Given that $B_t$ is standard Brownian Motion.I am supposed to find
$$ \mathop{\mathbb{E}_{B_t = x}} \int_{t}^{T}{B_s}^2ds$$
I used Ito's lemma and ended up with a PDE as follows
$$u_t + u_{xx} + x^2 = 0$$
with the condition
$$ u(T,x) = 0 $$
How would you go about solving the differential equation?

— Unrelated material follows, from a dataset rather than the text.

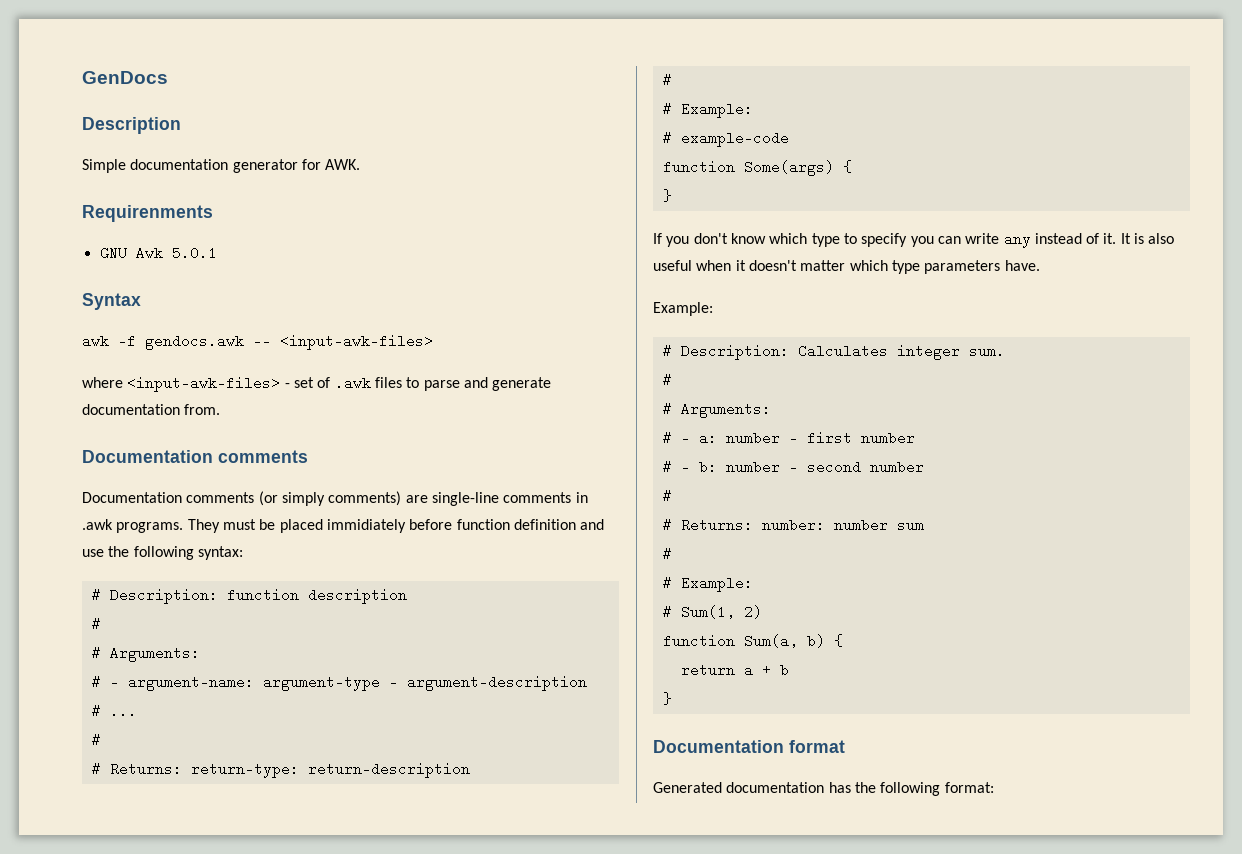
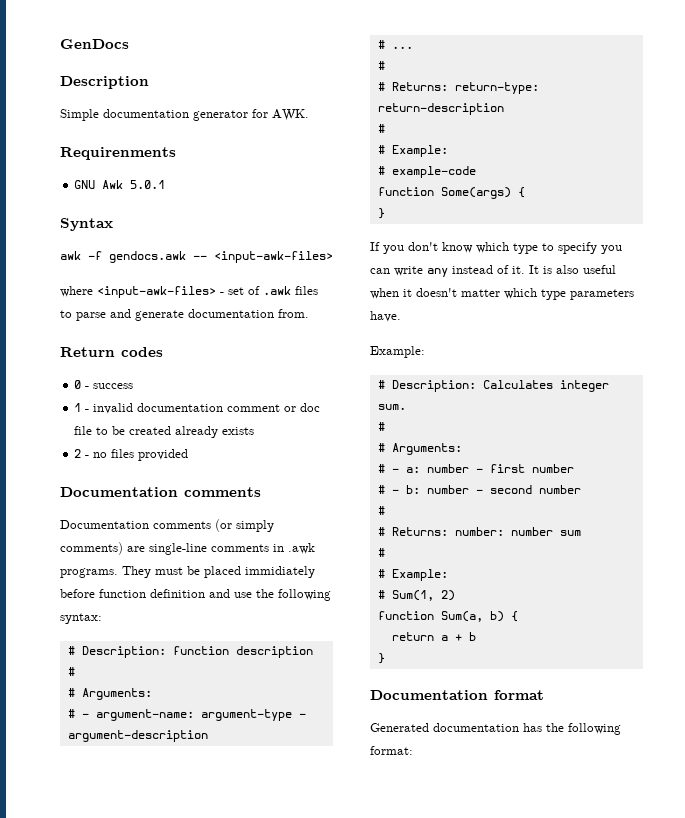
(221, 409) none -> [60,347,163,357] [74,380,134,389] [74,403,321,414] [74,426,255,438] [74,449,189,461] // Return codes // 0 - success // 1 - invalid documentation comment or doc file to be created already exists // 2 - no files provided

You seem to be asking for the value of $$u(t,x)=E\left(X_t\mid B_t=x\right)$$ for every $t$ in $(0,T)$ and every $x$, where $$X_t=\int_t^TB_s^2ds$$ Fix some $t$ in $(0,T)$. For every $s>t$, $$B_s=B_t+W_{s-t}$$ where $(W_u)$ is a standard Brownian motion independent of $B_t$. One knows that $E(W_u)=0$ and $E(W_u^2)=u$, hence the expansion $$X_t=\int_0^{T-t}(B_t^2+2B_tW_u+W_u^2)du$$ yields $$u(t,x)=\int_0^{T-t}(x^2+2x\cdot0+u)\,du$$ and finally, $$u(t,x)=(T-t)x^2+\tfrac12(T-t)^2$$